# hey mimb guys



## byrd (Jul 14, 2009)

im looking to do some custom work on my brute and im needing a lever to do what im wanting. so what im asking is can yall tell me some 4wheelers that have manual 4x4 levers like the honda 420 for example


----------



## walker (Apr 5, 2009)

pm rmax .. he is doing something like that


----------



## byrd (Jul 14, 2009)

yeah i know but its taking him awhile to get his patent so i was jus gona make my own for now but i dont wana copy him so i dont want ideals from him. im sure his is gona b a great product


----------



## walker (Apr 5, 2009)

yea i personally think that is 1 of the best idea's for a brute in a long time .. i'm thinking of getting 1 of his contraptions ...lol


----------



## lilbigtonka (Dec 30, 2008)

now if u do this would this lock it in 4wd right then or are we still gonna have to have some wheel roll for it to lock in


----------



## walker (Apr 5, 2009)

== == ==

■ WORK ORDER A ■
In the forum thread about a manual 4x4 lever, which four-wheeler does byrd name as an example of one with a manual 4x4 lever?
■ WORK ORDER B ■
Please resume the forum thread about the manual 4x4 lever from the point where it stops.

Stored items
== == ==

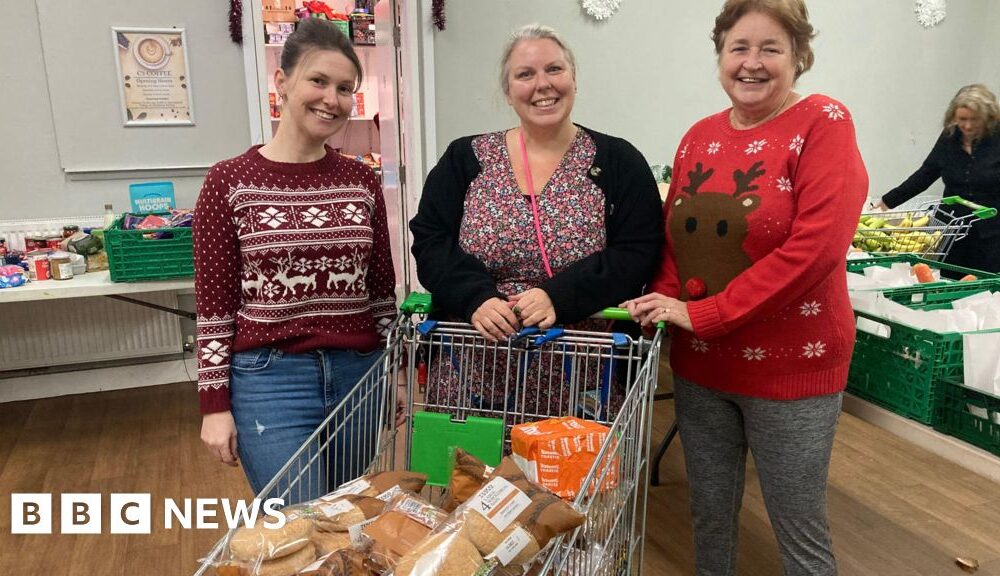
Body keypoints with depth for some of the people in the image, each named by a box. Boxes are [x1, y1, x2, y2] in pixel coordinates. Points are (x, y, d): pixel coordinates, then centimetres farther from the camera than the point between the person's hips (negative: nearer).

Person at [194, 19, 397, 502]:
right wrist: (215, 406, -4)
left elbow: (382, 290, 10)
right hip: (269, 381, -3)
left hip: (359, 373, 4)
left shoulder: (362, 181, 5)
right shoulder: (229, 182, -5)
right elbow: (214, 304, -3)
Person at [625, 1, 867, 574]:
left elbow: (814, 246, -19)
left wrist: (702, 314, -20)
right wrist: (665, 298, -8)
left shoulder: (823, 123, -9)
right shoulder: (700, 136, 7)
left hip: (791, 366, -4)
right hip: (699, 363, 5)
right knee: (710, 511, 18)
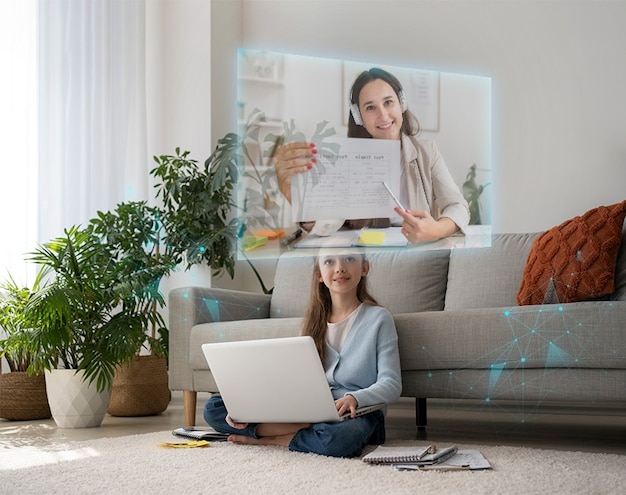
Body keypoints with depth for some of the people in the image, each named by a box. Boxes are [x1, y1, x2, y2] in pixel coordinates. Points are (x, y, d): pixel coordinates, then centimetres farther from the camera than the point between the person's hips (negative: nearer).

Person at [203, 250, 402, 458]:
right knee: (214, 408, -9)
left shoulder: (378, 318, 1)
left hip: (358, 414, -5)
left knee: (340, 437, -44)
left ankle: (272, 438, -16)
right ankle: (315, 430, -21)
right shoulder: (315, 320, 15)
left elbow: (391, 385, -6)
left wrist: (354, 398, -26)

== == ==

■ REPLY A ■
The Honda 420.

■ REPLY B ■
what it does is instantly locks in 4 wheel drive dont have to roll any for it to lock in .. and if the cable breaks it auto maticly goes into 4 wheel drive to get you back to the truck.. hopefully rmax will chim in.. thats what i have been told ..


----------



## phreebsd (Dec 16, 2004)

ac locker is a flip cable toggle


----------



## ga300 (Jul 20, 2010)

quadmaster 500 has a nice 2wd,4wd lever


----------



## rmax (Nov 21, 2009)

got the good word yesturday, paper work has been approved, placed order for the cables, hop0e to have some buitl up an ready to go shorty after labor day week end, an yes it is instant engagement even in reverse. any interested parties can pm or email at [email protected].


----------



## Big D (Jun 23, 2009)

I like the one on my 03 AC500. It's just below the shifter. If I get into trouble I can literally kick it into 4WD.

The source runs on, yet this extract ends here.